Going to see Brokeback Mountain knowing what everybody now knows about it is a bit of a tense experience. The film’s lyricism is not enough to engage us when we are nervously waiting for “it” to happen. Though taking place in beautiful mountain settings, the early scenes seem to collude with our anxiety, being a patchwork of almost perfunctory events just holding us off until the first frenzied consummation.

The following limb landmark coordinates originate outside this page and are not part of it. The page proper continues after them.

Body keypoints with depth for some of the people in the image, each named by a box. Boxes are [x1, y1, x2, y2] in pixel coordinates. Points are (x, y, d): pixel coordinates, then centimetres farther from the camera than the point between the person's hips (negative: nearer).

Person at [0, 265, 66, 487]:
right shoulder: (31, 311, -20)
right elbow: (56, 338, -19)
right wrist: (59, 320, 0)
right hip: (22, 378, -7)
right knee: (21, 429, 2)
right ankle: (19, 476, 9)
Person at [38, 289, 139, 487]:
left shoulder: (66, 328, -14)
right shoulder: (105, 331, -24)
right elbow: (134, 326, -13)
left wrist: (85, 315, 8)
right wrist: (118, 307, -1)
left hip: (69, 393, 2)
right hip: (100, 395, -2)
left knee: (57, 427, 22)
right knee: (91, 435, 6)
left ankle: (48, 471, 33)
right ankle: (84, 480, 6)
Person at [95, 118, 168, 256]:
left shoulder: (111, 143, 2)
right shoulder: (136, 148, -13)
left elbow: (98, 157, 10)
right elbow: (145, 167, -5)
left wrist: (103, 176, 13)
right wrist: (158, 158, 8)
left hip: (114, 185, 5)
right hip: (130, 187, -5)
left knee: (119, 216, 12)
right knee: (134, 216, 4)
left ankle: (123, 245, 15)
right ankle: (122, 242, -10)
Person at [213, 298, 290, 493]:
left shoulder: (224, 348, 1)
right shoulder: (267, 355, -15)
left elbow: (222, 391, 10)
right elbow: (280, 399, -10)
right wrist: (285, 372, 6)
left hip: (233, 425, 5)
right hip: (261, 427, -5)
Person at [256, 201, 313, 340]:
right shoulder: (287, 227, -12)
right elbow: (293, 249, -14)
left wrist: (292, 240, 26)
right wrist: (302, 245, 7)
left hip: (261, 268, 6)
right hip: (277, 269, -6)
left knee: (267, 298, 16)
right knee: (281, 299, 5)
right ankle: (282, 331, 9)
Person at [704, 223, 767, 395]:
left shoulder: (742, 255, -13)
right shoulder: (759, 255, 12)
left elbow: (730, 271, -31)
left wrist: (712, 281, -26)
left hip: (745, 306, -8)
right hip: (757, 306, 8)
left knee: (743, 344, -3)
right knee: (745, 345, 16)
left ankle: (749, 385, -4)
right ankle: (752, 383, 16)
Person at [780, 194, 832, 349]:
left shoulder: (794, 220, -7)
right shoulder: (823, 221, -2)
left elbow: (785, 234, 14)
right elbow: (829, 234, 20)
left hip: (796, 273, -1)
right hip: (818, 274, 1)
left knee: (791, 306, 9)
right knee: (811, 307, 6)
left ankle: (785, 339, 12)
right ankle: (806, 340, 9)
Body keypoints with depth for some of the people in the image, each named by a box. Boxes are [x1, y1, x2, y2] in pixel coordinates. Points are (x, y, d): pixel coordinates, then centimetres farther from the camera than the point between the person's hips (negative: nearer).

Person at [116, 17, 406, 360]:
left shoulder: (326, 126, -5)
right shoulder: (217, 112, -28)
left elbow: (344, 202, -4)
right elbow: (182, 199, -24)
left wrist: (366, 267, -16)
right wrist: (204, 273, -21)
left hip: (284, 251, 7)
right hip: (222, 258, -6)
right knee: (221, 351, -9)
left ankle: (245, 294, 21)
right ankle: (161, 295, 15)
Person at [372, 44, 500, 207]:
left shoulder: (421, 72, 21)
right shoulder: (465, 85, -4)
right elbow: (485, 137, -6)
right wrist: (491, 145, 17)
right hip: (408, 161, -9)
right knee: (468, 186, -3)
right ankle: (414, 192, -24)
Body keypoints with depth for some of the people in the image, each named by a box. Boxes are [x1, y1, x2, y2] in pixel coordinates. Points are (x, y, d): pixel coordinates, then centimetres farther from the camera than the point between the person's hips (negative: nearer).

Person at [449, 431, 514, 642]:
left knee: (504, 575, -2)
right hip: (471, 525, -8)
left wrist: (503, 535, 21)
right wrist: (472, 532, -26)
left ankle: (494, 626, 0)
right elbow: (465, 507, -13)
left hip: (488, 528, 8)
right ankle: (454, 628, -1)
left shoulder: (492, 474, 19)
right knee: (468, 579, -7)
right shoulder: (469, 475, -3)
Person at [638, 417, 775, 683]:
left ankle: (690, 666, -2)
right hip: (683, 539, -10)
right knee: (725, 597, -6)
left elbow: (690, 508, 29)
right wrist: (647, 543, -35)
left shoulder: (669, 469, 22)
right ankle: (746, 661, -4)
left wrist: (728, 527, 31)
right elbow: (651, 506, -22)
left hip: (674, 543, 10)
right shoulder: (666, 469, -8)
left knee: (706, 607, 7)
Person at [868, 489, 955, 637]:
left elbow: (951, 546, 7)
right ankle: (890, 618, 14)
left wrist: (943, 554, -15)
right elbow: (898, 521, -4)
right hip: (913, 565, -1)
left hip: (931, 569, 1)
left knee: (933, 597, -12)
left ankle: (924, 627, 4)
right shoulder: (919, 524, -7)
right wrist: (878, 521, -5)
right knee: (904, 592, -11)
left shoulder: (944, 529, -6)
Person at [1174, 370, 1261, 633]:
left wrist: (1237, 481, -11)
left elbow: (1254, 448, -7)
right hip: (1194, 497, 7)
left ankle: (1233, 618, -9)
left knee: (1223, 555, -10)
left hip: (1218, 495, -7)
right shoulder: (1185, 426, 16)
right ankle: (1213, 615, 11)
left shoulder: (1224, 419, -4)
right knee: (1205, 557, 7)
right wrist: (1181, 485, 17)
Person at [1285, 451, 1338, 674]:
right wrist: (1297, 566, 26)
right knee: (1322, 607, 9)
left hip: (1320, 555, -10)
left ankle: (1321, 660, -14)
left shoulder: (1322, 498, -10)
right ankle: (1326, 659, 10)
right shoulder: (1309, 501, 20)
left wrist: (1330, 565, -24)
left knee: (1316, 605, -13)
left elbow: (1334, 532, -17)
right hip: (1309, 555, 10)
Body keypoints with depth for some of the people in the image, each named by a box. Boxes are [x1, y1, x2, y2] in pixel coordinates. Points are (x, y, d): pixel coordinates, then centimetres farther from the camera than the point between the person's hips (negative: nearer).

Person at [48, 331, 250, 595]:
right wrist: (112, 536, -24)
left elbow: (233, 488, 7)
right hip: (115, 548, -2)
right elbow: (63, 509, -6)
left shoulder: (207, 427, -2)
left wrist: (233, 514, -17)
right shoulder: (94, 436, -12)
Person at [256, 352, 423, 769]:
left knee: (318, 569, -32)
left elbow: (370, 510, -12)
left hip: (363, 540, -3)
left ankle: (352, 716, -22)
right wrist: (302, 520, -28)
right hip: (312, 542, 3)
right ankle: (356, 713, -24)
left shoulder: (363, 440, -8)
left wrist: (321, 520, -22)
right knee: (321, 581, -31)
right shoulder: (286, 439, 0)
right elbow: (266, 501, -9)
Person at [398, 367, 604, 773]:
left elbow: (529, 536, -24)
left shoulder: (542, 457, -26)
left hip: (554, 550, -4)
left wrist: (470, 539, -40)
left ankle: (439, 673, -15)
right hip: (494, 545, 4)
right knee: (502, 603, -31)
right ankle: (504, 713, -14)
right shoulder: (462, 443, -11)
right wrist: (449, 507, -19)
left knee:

And then it’s out, that feared moment large on the screen. And it’s all right. It’s okay. It’s what it would be like. It has an animal thoroughness about it—not quite impromptu on the part of one of them, and on the other, a surprise that turns instantly into a clear line of physicality. Truth to say, and contrary to expectation, it is the high spot of the film, because it is the high spot of the relationship. After that, the two marriages are tawdry and the intervals are a wrenched dream—like between “fishing trips” which try to recapture that moment. We are not sure that they do actually recapture it. Remembered emotion seems to be the best thing they can have. In these matters, apparently, primacy is everything, and the rest is pretty hard to take.

Does Brokeback Mountain, despite admirable acting, give us an experience that we want to go through? Everybody in the film finds the situations distasteful at one time or another. A good part of the audience will follow their lead in this. There’s a cartoon in the most recent New Yorker of a couple of city guys obviously living together, and one is in longjohns and a cowboy hat. He is holding out another cowboy hat to his partner, who is working at his computer. The partner, looking up from his work and taking it in, says, “And what if I don’t want to be Jack or Ennis?” Brokeback Mountain fails to persuade us, probably most of us anyway, that we would want to be Jack or Ennis, even for a moment.

But even less would we want to be Julian or Danny of Matador. It had seemed that Matador might have been able to offer a comic mask to Brokeback’s tragic mask, being a sort of “buddy” film. But there’s hardly a moment in Matador when the main character is being honest with his “friend” or with the audience, except when he becomes a genuine basket case.

Brokeback Mountain, a film about romance, is down-to-earth and true. It is Matador, in romanticizing a faux down-to-earth character, that is the obscene film.